There’s a curious letter in today’s Register-Star from Pierre Gontier, the former chair of the Columbia County Environmental Management Council (EMC). The letter praises Hilary Hawke for her reporting on the Harvard study of mercury levels among residents downwind of Lafarge.
Gontier coyly avoids saying what exactly he likes about the substance of the article, except that he found it more balanced, somehow, than other reports. But it’s not hard to guess what he’s driving at... Unlike most other articles on the topic, Hawke’s report for the Register repeatedly focuses on the notion that the Harvard report was “inconclusive.”
Other papers, such as the The Albany Times-Union, came away from the Harvard presentation with a very different impression: that the report had indeed found elevated mercury levels among residents of Ravena, which plays host to the Lafarge plant. By contrast with the Register’s insistent focus on doubts (which so delighted Gontier), the T-U’s headline and subhead read:
Town sees mercury spike
Blood, hair samples of people who live near the Lafarge plant raise health, safety concerns
Naturally, credible scientific researchers will always be careful to note that there are uncertainties in any topic of study more controversial than whether the earth orbits the sun. As such, the Harvard researchers clearly suggested that these elevated mercury levels have been pinpointed, more study to identify the source(s) should be done. Whether the culprit is the Lafarge stack—already acknowledged as one of the largest industrial emitters of mercury in all of New York State—is something that folks like Gontier probably would rather not find out.

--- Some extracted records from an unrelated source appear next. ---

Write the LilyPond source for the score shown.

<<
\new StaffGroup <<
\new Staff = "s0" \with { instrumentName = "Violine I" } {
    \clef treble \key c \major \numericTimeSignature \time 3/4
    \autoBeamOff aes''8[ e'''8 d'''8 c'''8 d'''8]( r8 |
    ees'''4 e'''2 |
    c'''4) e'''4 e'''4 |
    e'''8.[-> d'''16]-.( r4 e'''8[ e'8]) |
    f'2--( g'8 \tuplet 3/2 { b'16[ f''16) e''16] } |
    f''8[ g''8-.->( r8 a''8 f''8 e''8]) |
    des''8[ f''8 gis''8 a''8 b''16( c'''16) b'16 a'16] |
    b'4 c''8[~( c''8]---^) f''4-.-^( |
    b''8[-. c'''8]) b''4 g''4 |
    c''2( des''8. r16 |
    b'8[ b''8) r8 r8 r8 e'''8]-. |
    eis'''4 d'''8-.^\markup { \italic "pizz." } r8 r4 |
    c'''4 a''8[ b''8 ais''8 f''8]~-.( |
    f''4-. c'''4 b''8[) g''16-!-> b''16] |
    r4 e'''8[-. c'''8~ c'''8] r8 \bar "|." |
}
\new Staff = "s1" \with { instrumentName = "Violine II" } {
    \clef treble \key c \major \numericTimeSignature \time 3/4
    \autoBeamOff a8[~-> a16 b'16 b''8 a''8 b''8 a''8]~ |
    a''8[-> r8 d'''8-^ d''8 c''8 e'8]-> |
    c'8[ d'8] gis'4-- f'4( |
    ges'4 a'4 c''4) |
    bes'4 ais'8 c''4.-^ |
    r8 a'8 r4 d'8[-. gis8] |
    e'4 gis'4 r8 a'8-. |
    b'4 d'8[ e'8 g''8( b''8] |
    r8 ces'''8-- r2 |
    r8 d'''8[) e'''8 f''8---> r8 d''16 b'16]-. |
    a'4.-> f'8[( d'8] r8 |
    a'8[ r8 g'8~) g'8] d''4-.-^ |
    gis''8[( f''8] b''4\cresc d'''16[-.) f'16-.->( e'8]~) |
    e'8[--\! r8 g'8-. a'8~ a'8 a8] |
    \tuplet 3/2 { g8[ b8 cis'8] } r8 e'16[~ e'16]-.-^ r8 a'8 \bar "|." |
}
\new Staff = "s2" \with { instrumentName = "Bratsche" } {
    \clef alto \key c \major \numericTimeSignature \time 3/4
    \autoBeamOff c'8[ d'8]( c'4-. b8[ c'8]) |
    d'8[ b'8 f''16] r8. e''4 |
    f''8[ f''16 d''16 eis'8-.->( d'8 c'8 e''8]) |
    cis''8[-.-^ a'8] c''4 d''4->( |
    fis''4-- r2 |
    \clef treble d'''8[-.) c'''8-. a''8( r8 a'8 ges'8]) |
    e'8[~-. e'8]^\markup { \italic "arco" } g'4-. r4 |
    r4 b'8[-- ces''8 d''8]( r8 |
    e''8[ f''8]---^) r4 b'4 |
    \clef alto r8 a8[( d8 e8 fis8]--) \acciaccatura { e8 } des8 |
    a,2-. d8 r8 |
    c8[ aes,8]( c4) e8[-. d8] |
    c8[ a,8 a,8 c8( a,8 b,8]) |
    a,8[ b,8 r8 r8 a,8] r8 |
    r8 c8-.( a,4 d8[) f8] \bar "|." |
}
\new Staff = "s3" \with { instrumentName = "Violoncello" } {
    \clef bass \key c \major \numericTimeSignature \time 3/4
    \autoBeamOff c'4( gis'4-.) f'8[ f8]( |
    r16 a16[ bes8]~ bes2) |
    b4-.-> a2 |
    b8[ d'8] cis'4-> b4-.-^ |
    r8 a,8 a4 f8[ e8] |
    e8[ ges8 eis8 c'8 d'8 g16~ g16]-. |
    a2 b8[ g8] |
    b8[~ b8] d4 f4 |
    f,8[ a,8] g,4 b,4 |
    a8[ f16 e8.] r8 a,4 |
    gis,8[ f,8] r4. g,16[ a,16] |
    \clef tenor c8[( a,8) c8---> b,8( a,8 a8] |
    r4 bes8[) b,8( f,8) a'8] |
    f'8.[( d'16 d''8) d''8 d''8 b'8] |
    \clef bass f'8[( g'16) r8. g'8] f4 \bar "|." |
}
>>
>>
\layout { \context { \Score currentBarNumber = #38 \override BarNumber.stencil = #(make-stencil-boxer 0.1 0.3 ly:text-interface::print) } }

Now, given his history of cheerleading for the cement industry in our area, Gontier’s praise for the Register’s preferred spin isn’t terribly surprising. During his tenure as EMC chair, the volunteer committee rarely met, and was made up almost entirely of representatives unlikely to question industry.
Gontier got himself in a bit of a tangle during the SLC review, when he sent a letter on Management Council stationery to Administrative Law Judge Helene Goldberger, endorsing the Greenport project in terms lifted pretty much verbatim from the company's own literature. Among his more absurd reasons for supporting the project? Because he was glad that the location would not result in a loss of "greenspace," even though the mining plan would result in turning hundreds of forested acres into vast, open pits.
But more than the absurdity of Gontier's arguments or the lack of originality in his wording, the main problem was that he'd never actually had the EMC research or vote upon taking a position on the project prior to sending his endorsement to the Judge. Indeed, during the course of the nearly seven-year controversy, the three dozen groups challenging the project were never invited by Gontier to present their research (which ultimately was ratified by State officials) to him or the EMC as a group.
When the provenance of this letter was then challenged in 2001, SLC’s attorney's hurriedly relayed a statement from Gontier to the Judge, saying that this endorsement was his own opinion, not that of the EMC—though without ever acknowledging the sleight-of-hand of submitting such puffery on official letterhead. (He was not heard from again in the remainder of the process, which lasted into 2005.)
On a slightly happier note, the EMC has become relatively more active and balanced since Gontier’s departure, for example issuing a 2009 report expressing concern about the increased use of outdoor wood boilers for heating.